Deep in the billowing clouds that make up the Running Chicken, dense patches of gas are collapsing under their own mass, kickstarting nuclear fusion at their cores and flaring new stars to life. Those young stars blast everything around them with powerful ultraviolet radiation, which heats clouds of hydrogen to the bright pink glow that suffuses most of the image. Newborn stars are especially active in the brightest area of the nebula — that feathery pastel wisps of gas and dust that look like either the chicken’s head or its tailfeathers (depending on your point of view).
Stellar winds laden with ultraviolet radiation and charged particles bombard the surrounding gas, carving out cavities and sculpting pillars. Zoom in on the VST image and scroll around, and you’ll see several small, dark chunks of gas and dust.
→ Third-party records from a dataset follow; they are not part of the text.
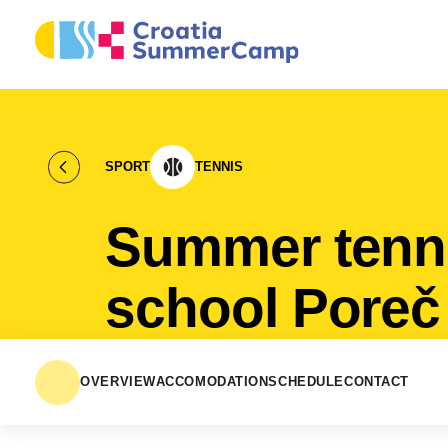
SPORT
TENNIS
Summer tenn
school Poreč
OVERVIEW
ACCOMODATION
SCHEDULE
CONTACT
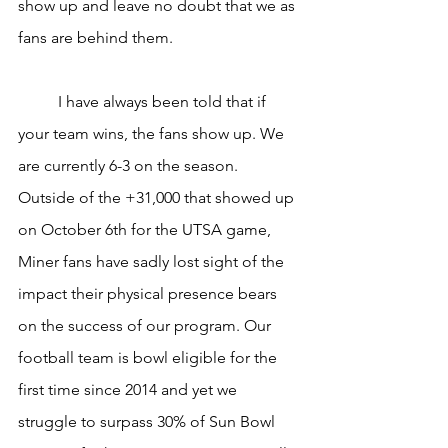
show up and leave no doubt that we as 
fans are behind them.
	I have always been told that if 
your team wins, the fans show up. We 
are currently 6-3 on the season. 
Outside of the +31,000 that showed up 
on October 6th for the UTSA game, 
Miner fans have sadly lost sight of the 
impact their physical presence bears 
on the success of our program. Our 
football team is bowl eligible for the 
first time since 2014 and yet we 
struggle to surpass 30% of Sun Bowl 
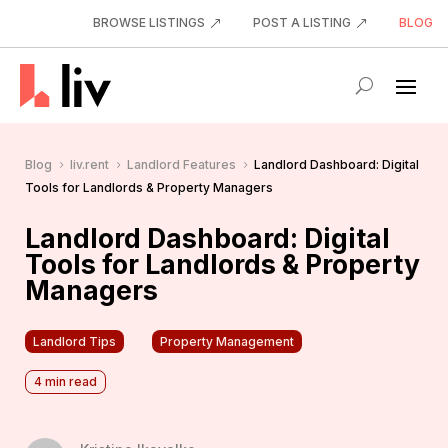
BROWSE LISTINGS
POST A LISTING
BLOG
Blog
liv.rent
Landlord Features
Landlord Dashboard: Digital
5
5
5
Tools for Landlords & Property Managers
Landlord Dashboard: Digital
Tools for Landlords & Property
Managers
Landlord Tips
Property Management
4
min read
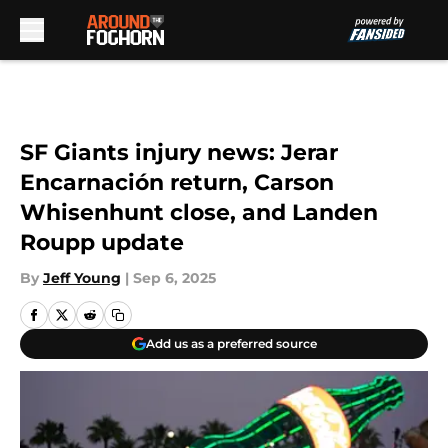
Skip to main content
SF Giants injury news: Jerar
Encarnación return, Carson
Whisenhunt close, and Landen
Roupp update
By
Jeff Young
|
Sep 6, 2025
Add us as a preferred source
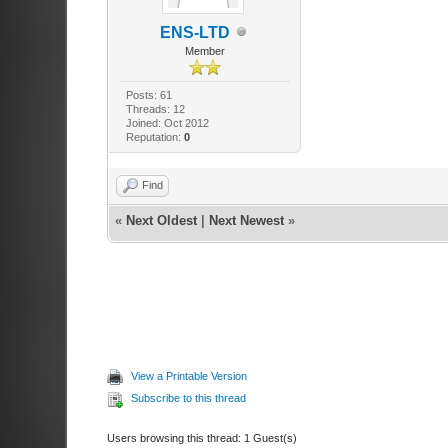
ENS-LTD
Member
Posts: 61
Threads: 12
Joined: Oct 2012
Reputation:
0
Find
«
Next Oldest
|
Next Newest
»
View a Printable Version
Subscribe to this thread
Users browsing this thread: 1 Guest(s)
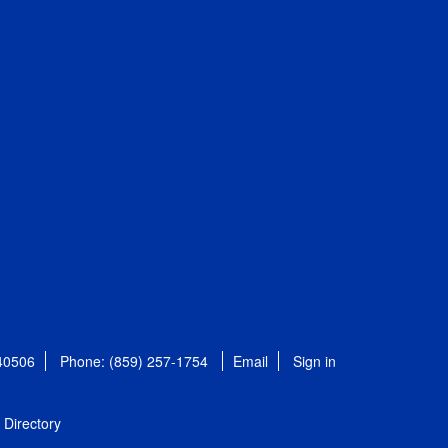
 40506
Phone: (859) 257-1754
Email
Sign in
Directory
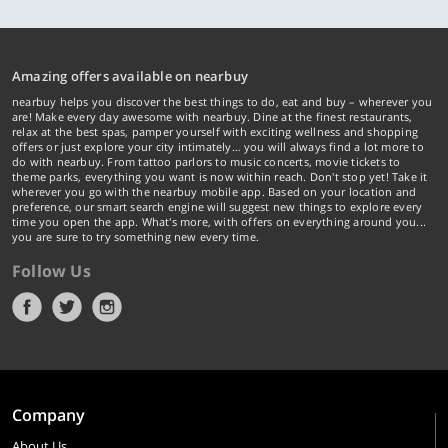
Amazing offers available on nearbuy
nearbuy helps you discover the best things to do, eat and buy – wherever you
are! Make every day awesome with nearbuy. Dine at the finest restaurants,
relax at the best spas, pamper yourself with exciting wellness and shopping
offers or just explore your city intimately… you will always find a lot more to
do with nearbuy. From tattoo parlors to music concerts, movie tickets to
theme parks, everything you want is now within reach. Don't stop yet! Take it
wherever you go with the nearbuy mobile app. Based on your location and
preference, our smart search engine will suggest new things to explore every
time you open the app. What's more, with offers on everything around you...
you are sure to try something new every time.
Follow Us
Company
About Us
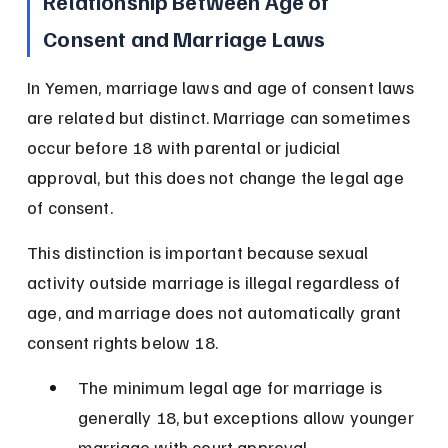
Relationship Between Age of 
Consent and Marriage Laws
In Yemen, marriage laws and age of consent laws 
are related but distinct. Marriage can sometimes 
occur before 18 with parental or judicial 
approval, but this does not change the legal age 
of consent.
This distinction is important because sexual 
activity outside marriage is illegal regardless of 
age, and marriage does not automatically grant 
consent rights below 18.
The minimum legal age for marriage is 
generally 18, but exceptions allow younger 
marriage with court approval.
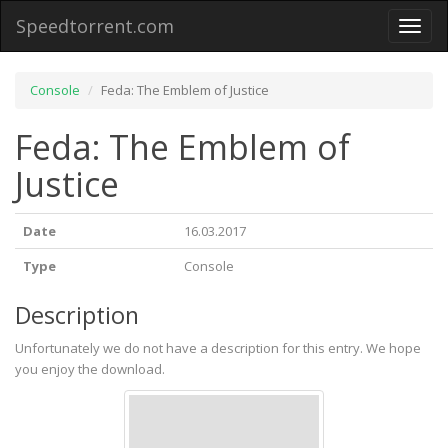
Speedtorrent.com
Toggl
naviga
Console
Feda: The Emblem of Justice
Feda: The Emblem of
Justice
Date
16.03.2017
Type
Console
Description
Unfortunately we do not have a description for this entry. We hope
you enjoy the download.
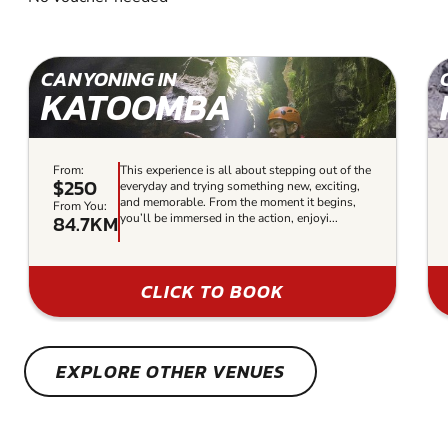
CANYONING IN
KATOOMBA
From:
This experience is all about stepping out of the
$250
everyday and trying something new, exciting,
and memorable. From the moment it begins,
From You:
84.7KM
you’ll be immersed in the action, enjoyi...
CLICK TO BOOK
EXPLORE OTHER VENUES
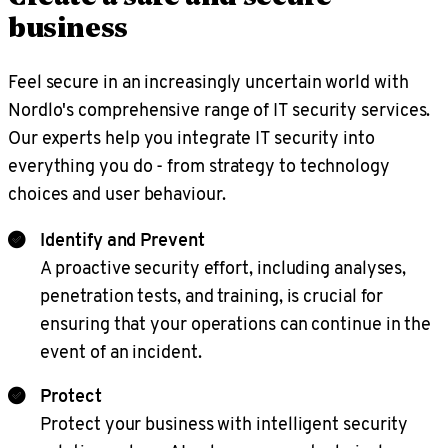
business
Feel secure in an increasingly uncertain world with
Nordlo's comprehensive range of IT security services.
Our experts help you integrate IT security into
everything you do - from strategy to technology
choices and user behaviour.
Identify and Prevent
A proactive security effort, including analyses,
penetration tests, and training, is crucial for
ensuring that your operations can continue in the
event of an incident.
Protect
Protect your business with intelligent security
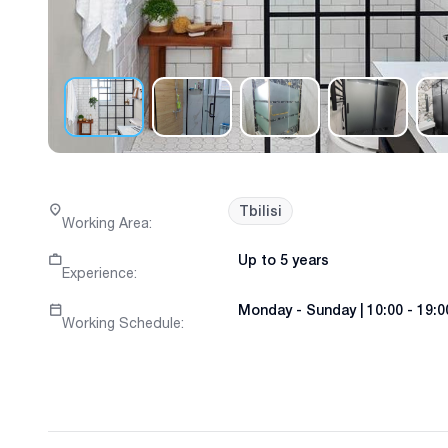
Tbilisi
Working Area
:
Up to 5 years
Experience
:
Monday
-
Sunday
|
10:00 - 19:0
Working Schedule
:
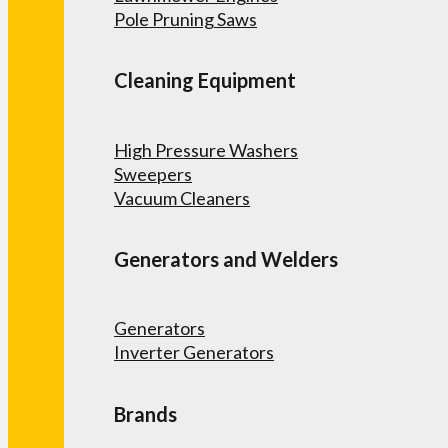
Pole Pruning Saws
Cleaning Equipment
High Pressure Washers
Sweepers
Vacuum Cleaners
Generators and Welders
Generators
Inverter Generators
Brands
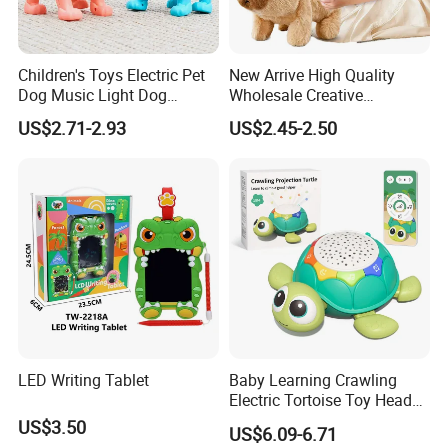
Children's Toys Electric Pet
New Arrive High Quality
Dog Music Light Dog
Wholesale Creative
Electric Educational Toys
ODM/OEM Kids Interactive
US$2.71-2.93
US$2.45-2.50
Cute Electronic Plush Pet
Capibara Toys for Children
LED Writing Tablet
Baby Learning Crawling
Electric Tortoise Toy Head
Shaking Cartoon Animal
US$3.50
US$6.09-6.71
Projection Lighting Musical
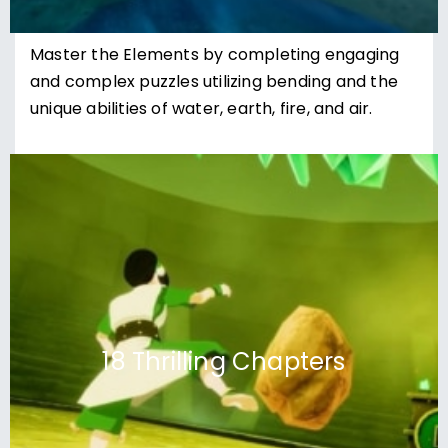
Master the Elements by completing engaging
and complex puzzles utilizing bending and the
unique abilities of water, earth, fire, and air.
18 Thrilling Chapters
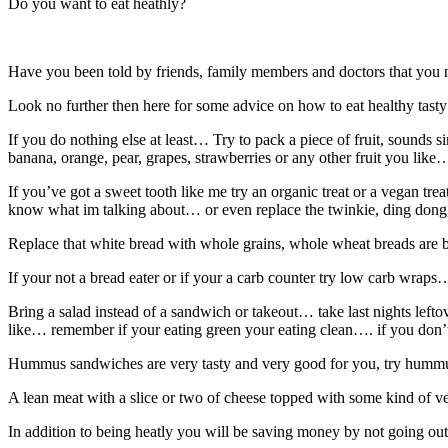
Do you want to eat heathly?
Have you been told by friends, family members and doctors that you 
Look no further then here for some advice on how to eat healthy tasty
If you do nothing else at least… Try to pack a piece of fruit, sounds 
banana, orange, pear, grapes, strawberries or any other fruit you like
If you’ve got a sweet tooth like me try an organic treat or a vegan t
know what im talking about… or even replace the twinkie, ding dong,
Replace that white bread with whole grains, whole wheat breads are 
If your not a bread eater or if your a carb counter try low carb wra
Bring a salad instead of a sandwich or takeout… take last nights left
like… remember if your eating green your eating clean…. if you don’t
Hummus sandwiches are very tasty and very good for you, try hummu
A lean meat with a slice or two of cheese topped with some kind of ve
In addition to being heatly you will be saving money by not going ou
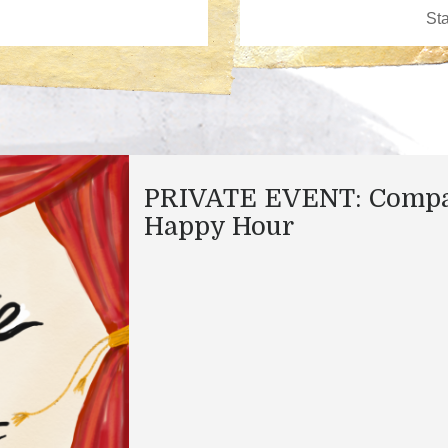
PRIVATE EVENT: Comp
Happy Hour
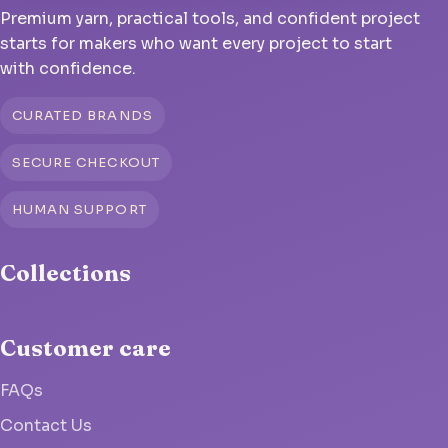
Premium yarn, practical tools, and confident project
starts for makers who want every project to start
with confidence.
CURATED BRANDS
SECURE CHECKOUT
HUMAN SUPPORT
Collections
Customer care
FAQs
Contact Us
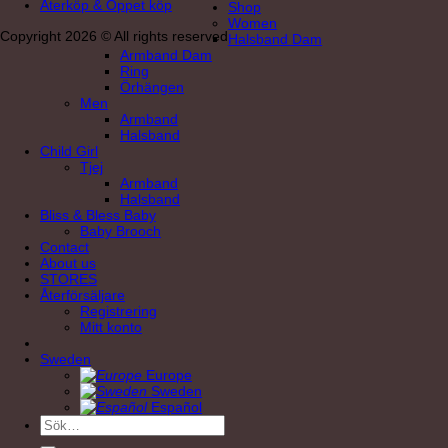
Återköp & Öppet köp
Shop
Women
Copyright 2026 © All rights reserved
Halsband Dam
Armband Dam
Ring
Örhängen
Men
Armband
Halsband
Child Girl
Tjej
Armband
Halsband
Bliss & Bless Baby
Baby Brooch
Contact
About us
STORES
Återförsäljare
Registrering
Mitt konto
Sweden
Europe
Sweden
Español
Sök
efter:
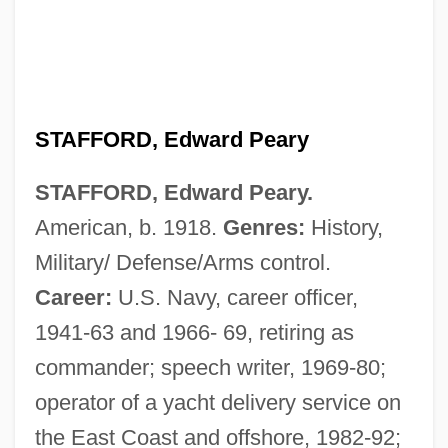
STAFFORD, Edward Peary
STAFFORD, Edward Peary.
American, b. 1918.
Genres:
History,
Military/ Defense/Arms control.
Career:
U.S. Navy, career officer,
1941-63 and 1966- 69, retiring as
commander; speech writer, 1969-80;
operator of a yacht delivery service on
the East Coast and offshore, 1982-92;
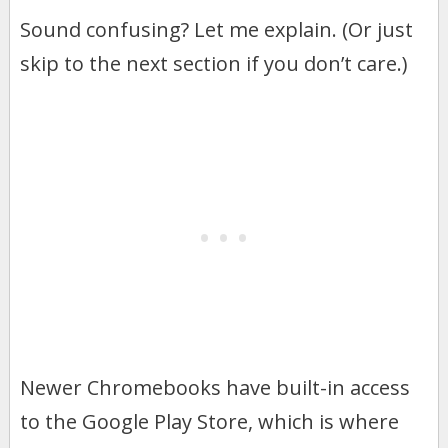
Sound confusing? Let me explain. (Or just
skip to the next section if you don’t care.)
Newer Chromebooks have built-in access
to the Google Play Store, which is where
These patches, called Bok Globules, are dense enough to stand up to the young stars’ ultraviolet blasts while the lighter material around them gets blown away.
The Running Chicken Nebula is about 720 light years wide, and the European Southern Observatory states that “it would take an average chicken almost 21 billion years to run across it.” Astronomers still don’t agree on what would motivate the chicken, but a leading theory suggests getting to the other side.